As to what I’ve learned, themes were anti-neoliberal austerity programs, anti-capitalism, anti-state. I pressed in the question period for solutions. One Egyptian said it’s too early. Some talk about forming co-ops, workers running their own factories, and other alternatives but not a lot of clarity about future society. Some speakers labeled themselves as anarchists, meaning anti-state. The three years of global uprisings were considered failures in that not much has changed, i.e. Egypt still has military rule, Greeks are suffering greatly, etc. But, they’re successes in that people are empowered, knowing they can make change. A lot of the videos showed police violence, including shooting with real bullets in Egypt, but the point was also made that media coverage of police brutality brought the masses to the streets, as in Greece. Some discussion of violence as necessary when confronted with police violence, cool to burn police cars, or a bright Palestinian blind young woman said it’s OK for youth to throw rocks at Israeli soldiers who occupy their land.
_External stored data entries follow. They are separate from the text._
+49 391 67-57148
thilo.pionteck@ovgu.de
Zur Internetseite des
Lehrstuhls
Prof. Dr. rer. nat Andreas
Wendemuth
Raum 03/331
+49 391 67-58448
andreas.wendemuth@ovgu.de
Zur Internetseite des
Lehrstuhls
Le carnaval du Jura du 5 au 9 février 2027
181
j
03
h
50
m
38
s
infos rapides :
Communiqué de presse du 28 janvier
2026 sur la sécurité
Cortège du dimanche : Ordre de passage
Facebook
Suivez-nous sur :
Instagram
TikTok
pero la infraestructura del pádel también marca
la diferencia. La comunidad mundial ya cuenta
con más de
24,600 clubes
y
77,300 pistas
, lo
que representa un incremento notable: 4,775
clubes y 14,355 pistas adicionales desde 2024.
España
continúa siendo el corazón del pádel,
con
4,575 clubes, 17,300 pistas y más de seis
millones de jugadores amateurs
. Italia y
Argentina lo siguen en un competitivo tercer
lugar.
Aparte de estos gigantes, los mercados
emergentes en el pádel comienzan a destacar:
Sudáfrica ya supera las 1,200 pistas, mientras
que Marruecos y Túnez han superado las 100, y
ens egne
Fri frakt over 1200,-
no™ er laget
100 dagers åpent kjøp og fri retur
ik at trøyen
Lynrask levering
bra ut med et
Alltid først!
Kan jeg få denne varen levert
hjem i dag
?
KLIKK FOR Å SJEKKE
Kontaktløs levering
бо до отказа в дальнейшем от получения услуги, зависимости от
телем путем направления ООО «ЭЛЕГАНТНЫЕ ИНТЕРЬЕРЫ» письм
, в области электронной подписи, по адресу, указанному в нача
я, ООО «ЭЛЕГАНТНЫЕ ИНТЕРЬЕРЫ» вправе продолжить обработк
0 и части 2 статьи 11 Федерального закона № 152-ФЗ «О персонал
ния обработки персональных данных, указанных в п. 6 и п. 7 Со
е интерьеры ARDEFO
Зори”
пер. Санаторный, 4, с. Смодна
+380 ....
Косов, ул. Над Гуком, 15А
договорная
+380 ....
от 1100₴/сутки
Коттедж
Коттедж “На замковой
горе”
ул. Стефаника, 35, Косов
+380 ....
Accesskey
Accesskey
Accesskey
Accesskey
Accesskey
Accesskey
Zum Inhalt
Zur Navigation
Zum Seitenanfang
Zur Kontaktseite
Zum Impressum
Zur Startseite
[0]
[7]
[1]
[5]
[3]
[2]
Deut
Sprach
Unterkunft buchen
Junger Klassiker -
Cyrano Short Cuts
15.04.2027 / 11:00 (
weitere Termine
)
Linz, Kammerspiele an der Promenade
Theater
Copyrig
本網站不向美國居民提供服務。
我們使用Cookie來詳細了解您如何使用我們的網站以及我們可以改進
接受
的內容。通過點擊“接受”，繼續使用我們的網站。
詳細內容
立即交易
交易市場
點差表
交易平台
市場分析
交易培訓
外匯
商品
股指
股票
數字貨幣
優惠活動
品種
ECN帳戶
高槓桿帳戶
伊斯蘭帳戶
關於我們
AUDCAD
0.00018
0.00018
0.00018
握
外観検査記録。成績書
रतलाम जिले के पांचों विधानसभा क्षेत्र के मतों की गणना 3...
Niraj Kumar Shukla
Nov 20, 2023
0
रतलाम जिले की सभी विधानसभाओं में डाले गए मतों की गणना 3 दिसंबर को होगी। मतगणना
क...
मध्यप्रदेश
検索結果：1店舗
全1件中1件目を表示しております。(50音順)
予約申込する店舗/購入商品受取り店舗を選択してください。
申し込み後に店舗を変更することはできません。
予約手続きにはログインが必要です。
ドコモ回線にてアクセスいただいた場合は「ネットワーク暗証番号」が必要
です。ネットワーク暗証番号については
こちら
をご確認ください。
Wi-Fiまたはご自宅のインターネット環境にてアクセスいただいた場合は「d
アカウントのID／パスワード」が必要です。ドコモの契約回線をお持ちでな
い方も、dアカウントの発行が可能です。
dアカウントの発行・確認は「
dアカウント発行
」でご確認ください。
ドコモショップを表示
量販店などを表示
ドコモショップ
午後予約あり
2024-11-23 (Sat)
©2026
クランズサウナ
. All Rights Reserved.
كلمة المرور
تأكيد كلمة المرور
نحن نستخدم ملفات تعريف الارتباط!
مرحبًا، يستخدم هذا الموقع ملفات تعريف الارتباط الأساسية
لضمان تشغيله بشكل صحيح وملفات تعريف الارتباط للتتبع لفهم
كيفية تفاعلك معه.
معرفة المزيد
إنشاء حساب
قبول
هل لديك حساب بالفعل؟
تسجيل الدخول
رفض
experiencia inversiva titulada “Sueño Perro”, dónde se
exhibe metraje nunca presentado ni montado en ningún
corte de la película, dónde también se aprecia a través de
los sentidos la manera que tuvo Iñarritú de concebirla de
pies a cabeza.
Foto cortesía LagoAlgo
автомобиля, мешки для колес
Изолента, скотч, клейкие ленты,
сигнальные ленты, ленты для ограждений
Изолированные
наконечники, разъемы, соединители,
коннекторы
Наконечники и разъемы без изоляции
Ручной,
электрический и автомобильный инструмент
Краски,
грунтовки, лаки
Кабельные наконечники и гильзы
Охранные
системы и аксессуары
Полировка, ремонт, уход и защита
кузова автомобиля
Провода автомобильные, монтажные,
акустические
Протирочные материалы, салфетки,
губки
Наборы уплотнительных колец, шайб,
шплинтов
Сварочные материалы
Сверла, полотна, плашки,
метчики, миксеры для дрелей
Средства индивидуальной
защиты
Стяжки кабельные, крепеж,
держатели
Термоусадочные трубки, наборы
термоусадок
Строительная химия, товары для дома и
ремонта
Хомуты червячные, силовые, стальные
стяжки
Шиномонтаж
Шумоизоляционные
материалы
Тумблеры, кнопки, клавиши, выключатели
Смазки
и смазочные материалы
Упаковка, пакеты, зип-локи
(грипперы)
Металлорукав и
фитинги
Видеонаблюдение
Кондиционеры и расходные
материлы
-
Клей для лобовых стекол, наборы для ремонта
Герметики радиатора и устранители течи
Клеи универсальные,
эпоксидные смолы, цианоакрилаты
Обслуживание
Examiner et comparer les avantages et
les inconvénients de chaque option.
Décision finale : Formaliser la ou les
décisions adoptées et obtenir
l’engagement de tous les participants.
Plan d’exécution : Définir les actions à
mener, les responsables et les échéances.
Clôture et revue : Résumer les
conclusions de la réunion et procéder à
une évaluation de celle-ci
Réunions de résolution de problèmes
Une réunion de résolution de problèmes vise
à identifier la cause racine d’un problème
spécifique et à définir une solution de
The most moving talk was by an Egyptian feminist who was in tears describing the “circle of hell” that often occurs where a large crowd of men surrounds a woman and grope or rape her, several were raped with a knife. She and others have formed protection groups to go in and rescue such women. You can’t really go to the police for help because the government’s position is that women should stay home. You’d have to be very courageous to report rape, as some women have done. Another theme is they believe horizontal direct action organizing works, very anti-hierarchy. Mostly a 20s and 30s crowd, but the plenary speakers were older academics, authors, mostly male American and British. The panels were most interesting because they were the young people on the streets from all the countries where uprisings occurred except the Tunisians couldn’t get visas. The organizers, a Canadian man and Dutch globalization professor (maybe a couple?) have made films about the uprisings so they have a network.

Monday I continued my interest in the narrow Dutch houses by visiting Rembrandt’s home from the 17th century, five stories high (see photos). He wasn’t a good Calvinist. After his wife died at 30, giving birth to four children—only one survived, he hired a widow to take care of his son and ended up in what the museum film called a romantic relationship. She sued him to marry her after I think 8 years of living together. He was obliged to give her monthly payments but sent her to a workhouse for women. Then he got involved with his next domestic worker, age 23. The museum had hands-on workshops, including etching. I didn’t realize it’s so difficult because everything prints in reverse. Then off to find a new place with minimal directions to hear anarchists from Spain and Chile, translated by an American guy who lives in Barcelona. O overall a godsend for contacts for the youth activism book. The most fun was the bike ride to the countryside. I wanted to take a bus to nearby port cities today but it was rainy and cold, thought I better guard my health for the 18 hour ride home. Stopped in Frankfort so I got to buy some German cookies. Lovely to be home now!